++++ Data for this exercise ++++

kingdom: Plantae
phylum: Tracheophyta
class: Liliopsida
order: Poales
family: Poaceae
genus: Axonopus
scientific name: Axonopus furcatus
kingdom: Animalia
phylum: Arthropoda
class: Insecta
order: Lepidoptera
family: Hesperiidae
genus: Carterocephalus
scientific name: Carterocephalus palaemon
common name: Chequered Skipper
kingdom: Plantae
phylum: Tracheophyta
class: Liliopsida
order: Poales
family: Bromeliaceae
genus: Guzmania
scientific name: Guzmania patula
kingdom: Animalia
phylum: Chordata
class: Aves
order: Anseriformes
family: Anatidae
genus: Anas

++++

Work to be completed >> Please report how many lines in the items contain the word "scientific". Give only the number.

Task output >> 3